The weirdest thing about the author's articles about climate change issues is that they never mention climate change or even suggest the context of why the world is moving away from dirty fuels in the first place. This is a logical fallacy called argument by red herring. The author claims that private industry must get in line with the extremely unpopular positions of an unpopular president, simply because Postal mail trucks rely "on fossil fuels every day to deliver the mail."
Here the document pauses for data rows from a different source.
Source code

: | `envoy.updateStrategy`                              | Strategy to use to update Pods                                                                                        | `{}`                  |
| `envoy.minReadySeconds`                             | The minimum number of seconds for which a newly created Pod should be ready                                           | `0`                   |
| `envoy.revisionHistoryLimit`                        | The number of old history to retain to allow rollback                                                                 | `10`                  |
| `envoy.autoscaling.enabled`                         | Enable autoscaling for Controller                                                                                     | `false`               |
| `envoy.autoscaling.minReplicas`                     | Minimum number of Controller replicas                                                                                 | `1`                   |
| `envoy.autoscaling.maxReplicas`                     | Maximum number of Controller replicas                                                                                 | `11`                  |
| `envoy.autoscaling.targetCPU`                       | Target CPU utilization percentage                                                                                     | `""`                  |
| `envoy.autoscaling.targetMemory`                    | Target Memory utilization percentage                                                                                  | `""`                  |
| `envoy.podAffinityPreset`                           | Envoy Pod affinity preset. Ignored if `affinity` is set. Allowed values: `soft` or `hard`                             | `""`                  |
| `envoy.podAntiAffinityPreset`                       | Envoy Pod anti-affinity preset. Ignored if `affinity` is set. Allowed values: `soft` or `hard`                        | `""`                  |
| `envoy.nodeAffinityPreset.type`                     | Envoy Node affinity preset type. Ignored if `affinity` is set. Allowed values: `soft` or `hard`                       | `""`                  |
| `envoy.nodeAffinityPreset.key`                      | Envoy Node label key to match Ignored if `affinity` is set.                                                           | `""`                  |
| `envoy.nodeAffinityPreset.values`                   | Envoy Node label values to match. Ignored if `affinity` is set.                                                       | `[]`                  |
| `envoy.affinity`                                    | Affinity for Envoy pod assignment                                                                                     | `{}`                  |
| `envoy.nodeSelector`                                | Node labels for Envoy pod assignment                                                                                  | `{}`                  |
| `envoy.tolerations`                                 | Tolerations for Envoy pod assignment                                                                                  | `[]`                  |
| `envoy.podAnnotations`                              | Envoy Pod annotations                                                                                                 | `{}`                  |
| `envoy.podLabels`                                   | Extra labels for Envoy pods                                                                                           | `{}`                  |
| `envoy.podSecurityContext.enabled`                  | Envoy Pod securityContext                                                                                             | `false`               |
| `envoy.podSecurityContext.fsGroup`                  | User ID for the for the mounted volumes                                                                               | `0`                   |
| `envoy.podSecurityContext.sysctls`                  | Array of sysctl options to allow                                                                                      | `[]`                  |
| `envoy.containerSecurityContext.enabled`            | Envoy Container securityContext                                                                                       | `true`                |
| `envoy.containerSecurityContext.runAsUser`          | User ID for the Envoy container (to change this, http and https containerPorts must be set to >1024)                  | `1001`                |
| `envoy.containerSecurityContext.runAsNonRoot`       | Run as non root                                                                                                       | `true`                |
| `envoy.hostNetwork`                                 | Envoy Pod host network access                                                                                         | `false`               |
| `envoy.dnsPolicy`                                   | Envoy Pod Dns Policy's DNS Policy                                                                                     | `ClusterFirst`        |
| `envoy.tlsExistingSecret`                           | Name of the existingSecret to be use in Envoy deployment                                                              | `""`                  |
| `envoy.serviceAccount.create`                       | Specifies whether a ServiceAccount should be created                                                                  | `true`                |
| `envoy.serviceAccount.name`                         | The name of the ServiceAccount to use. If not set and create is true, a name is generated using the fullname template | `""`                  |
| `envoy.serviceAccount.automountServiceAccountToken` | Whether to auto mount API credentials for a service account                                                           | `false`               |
The argument makes no sense. We all rely on fossil fuels, but we are divesting from them in order to modernize our infrastructure to be less dependent on carbon. That is the ultimate red herring: we all recognize that anthropomorphic climate change is the greatest challenge and enemy of mankind. We all know that we have to reduce the amount of greenhouse gases in order to slow or eliminate the threat of man-made climate change. We all know that the Trump administration denies the reality of climate change, but that all other U.S. government entities, from the states to the U.S. military, all oppose the Trump Administration's views on climate change.

And even the Trump Administration's own scientists debunk the administration's dim views. A report released by the Trump Administration in November 2017 states, "It is extremely likely that human influence has been the dominant cause of the observed warming since the mid-20th century...For the warming over the last century, there is no convincing alternative explanation supported by the extent of the observational evidence."

But the author gives no explanation for why the fact that post office trucks run on gasoline doesn't mean that it is not imperitive that the postal trucks of the future put less carbon dioxide in the air.

And while he states that divestment doesn't work, why was he motivated to write this article in the first place? Is it because he loves to talk about US Bank divestment, or because he is a lobbyist and/or consultant to proponents of dirty fuel? And if divestment doesn't work, why be worried about it in the first place? Why even write about it?

It's because divestment works, and we should all be divesting from dirty fuels in any capacity we can.